Start of Provided information

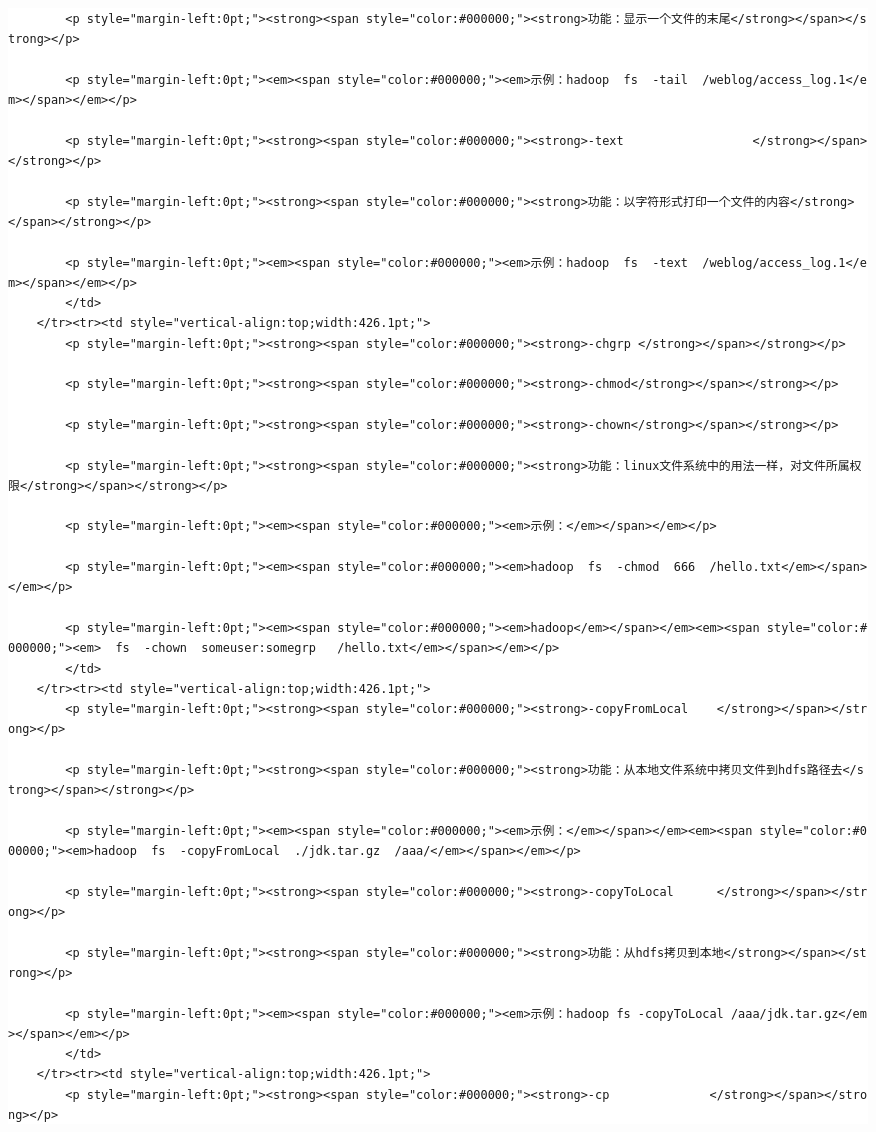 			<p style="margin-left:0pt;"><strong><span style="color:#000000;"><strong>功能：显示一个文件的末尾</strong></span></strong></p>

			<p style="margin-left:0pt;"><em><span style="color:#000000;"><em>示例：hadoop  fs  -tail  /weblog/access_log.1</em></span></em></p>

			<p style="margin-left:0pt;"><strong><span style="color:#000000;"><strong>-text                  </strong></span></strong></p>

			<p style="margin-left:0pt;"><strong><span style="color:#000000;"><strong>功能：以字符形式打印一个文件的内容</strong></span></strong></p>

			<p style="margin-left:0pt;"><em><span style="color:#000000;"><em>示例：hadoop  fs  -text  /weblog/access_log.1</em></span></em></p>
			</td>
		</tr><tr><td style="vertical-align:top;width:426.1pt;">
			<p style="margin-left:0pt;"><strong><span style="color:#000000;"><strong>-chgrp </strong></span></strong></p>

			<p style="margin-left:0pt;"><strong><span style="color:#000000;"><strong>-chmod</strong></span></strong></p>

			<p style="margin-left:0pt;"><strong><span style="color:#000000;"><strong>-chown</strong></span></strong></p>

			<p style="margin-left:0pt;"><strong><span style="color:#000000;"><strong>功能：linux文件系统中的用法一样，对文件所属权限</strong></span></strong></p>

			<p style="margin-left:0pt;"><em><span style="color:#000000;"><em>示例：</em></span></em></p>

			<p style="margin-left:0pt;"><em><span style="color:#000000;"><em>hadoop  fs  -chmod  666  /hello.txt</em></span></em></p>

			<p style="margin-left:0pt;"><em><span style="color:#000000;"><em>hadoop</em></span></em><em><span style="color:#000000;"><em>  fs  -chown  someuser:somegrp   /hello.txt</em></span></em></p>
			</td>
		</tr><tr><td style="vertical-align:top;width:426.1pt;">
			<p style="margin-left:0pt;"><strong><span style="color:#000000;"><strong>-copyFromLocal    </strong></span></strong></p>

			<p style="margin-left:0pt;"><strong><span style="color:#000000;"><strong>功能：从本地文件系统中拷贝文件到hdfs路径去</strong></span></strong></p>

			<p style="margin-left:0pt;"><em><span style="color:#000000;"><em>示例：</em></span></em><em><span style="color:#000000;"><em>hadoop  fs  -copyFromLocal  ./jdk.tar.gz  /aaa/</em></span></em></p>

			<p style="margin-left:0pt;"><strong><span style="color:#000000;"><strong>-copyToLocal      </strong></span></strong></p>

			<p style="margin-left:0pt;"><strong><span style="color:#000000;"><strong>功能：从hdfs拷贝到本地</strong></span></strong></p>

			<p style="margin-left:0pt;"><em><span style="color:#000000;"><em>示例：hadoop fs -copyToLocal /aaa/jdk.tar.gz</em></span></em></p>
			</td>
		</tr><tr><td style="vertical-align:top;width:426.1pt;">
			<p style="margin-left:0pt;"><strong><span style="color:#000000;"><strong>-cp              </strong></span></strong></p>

End of Provided information

(Goal of the exercise): If pictures appear in the data, omit them and copy all other parts exactly.

(Answer section):
 			<p style="margin-left:0pt;"><strong><span style="color:#000000;"><strong>功能：显示一个文件的末尾</strong></span></strong></p>

			<p style="margin-left:0pt;"><em><span style="color:#000000;"><em>示例：hadoop  fs  -tail  /weblog/access_log.1</em></span></em></p>

			<p style="margin-left:0pt;"><strong><span style="color:#000000;"><strong>-text                  </strong></span></strong></p>

			<p style="margin-left:0pt;"><strong><span style="color:#000000;"><strong>功能：以字符形式打印一个文件的内容</strong></span></strong></p>

			<p style="margin-left:0pt;"><em><span style="color:#000000;"><em>示例：hadoop  fs  -text  /weblog/access_log.1</em></span></em></p>
			</td>
		</tr><tr><td style="vertical-align:top;width:426.1pt;">
			<p style="margin-left:0pt;"><strong><span style="color:#000000;"><strong>-chgrp </strong></span></strong></p>

			<p style="margin-left:0pt;"><strong><span style="color:#000000;"><strong>-chmod</strong></span></strong></p>

			<p style="margin-left:0pt;"><strong><span style="color:#000000;"><strong>-chown</strong></span></strong></p>

			<p style="margin-left:0pt;"><strong><span style="color:#000000;"><strong>功能：linux文件系统中的用法一样，对文件所属权限</strong></span></strong></p>

			<p style="margin-left:0pt;"><em><span style="color:#000000;"><em>示例：</em></span></em></p>

			<p style="margin-left:0pt;"><em><span style="color:#000000;"><em>hadoop  fs  -chmod  666  /hello.txt</em></span></em></p>

			<p style="margin-left:0pt;"><em><span style="color:#000000;"><em>hadoop</em></span></em><em><span style="color:#000000;"><em>  fs  -chown  someuser:somegrp   /hello.txt</em></span></em></p>
			</td>
		</tr><tr><td style="vertical-align:top;width:426.1pt;">
			<p style="margin-left:0pt;"><strong><span style="color:#000000;"><strong>-copyFromLocal    </strong></span></strong></p>

			<p style="margin-left:0pt;"><strong><span style="color:#000000;"><strong>功能：从本地文件系统中拷贝文件到hdfs路径去</strong></span></strong></p>

			<p style="margin-left:0pt;"><em><span style="color:#000000;"><em>示例：</em></span></em><em><span style="color:#000000;"><em>hadoop  fs  -copyFromLocal  ./jdk.tar.gz  /aaa/</em></span></em></p>

			<p style="margin-left:0pt;"><strong><span style="color:#000000;"><strong>-copyToLocal      </strong></span></strong></p>

			<p style="margin-left:0pt;"><strong><span style="color:#000000;"><strong>功能：从hdfs拷贝到本地</strong></span></strong></p>

			<p style="margin-left:0pt;"><em><span style="color:#000000;"><em>示例：hadoop fs -copyToLocal /aaa/jdk.tar.gz</em></span></em></p>
			</td>
		</tr><tr><td style="vertical-align:top;width:426.1pt;">
			<p style="margin-left:0pt;"><strong><span style="color:#000000;"><strong>-cp              </strong></span></strong></p>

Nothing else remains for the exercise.